## EXCERPTED PASSAGE
A study* suggests recruiters spend merely 6 seconds on a resume before deciding if a candidate fits a position. So yours has to be lean, smart, and impactful – the most attractive one in the pile.
Every character counts; filling up precious space with minute details is a good way to make a bad impression…like monopolizing the conversation on a first date. Your resume should align with your current job search and demonstrate your best skills and accomplishments – and certain items should be left out.
Having excessive “fluff” causes hiring managers to get bored and move on to the next candidate, like a speed date with no hope of a second one! Check out the article “How to Quit Writing Bad Resumes” on CareerThoughts.com (where I’ve been quoted!) for tips on what to remove from your resume right now to make it more effective. Use it as a guide to improve and refresh yours to make more of an impact – and a good first impression!
Should it Stay or Should it Go?
- Your accomplishments, quantified – use numbers, percentages, or how you met and exceeded certain goals.
- Your experience and achievements as related to the position for which you’re applying – and yes, you DO have to customize your resume specifically for each position.

## TASK STATEMENT
Reproduce the resume advice word for word from "Every character counts;" to "Should it Go?".

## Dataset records
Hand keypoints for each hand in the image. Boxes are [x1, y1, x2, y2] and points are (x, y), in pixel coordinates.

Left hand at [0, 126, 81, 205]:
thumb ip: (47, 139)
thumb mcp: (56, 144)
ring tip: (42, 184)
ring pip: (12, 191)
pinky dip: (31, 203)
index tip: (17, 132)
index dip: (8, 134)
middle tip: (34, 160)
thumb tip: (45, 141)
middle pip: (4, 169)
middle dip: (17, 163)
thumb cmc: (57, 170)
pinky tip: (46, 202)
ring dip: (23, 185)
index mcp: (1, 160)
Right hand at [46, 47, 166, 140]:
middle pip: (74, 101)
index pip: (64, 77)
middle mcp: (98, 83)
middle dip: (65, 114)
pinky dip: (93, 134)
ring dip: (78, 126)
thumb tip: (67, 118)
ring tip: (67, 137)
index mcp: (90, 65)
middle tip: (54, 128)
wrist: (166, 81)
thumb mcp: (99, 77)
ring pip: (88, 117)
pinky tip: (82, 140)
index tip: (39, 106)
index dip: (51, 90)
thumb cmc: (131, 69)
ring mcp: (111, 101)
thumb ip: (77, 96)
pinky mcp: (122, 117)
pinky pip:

## SOLUTION
Every character counts; filling up precious space with minute details is a good way to make a bad impression…like monopolizing the conversation on a first date. Your resume should align with your current job search and demonstrate your best skills and accomplishments – and certain items should be left out.
Having excessive “fluff” causes hiring managers to get bored and move on to the next candidate, like a speed date with no hope of a second one! Check out the article “How to Quit Writing Bad Resumes” on CareerThoughts.com (where I’ve been quoted!) for tips on what to remove from your resume right now to make it more effective. Use it as a guide to improve and refresh yours to make more of an impact – and a good first impression!
Should it Stay or Should it Go?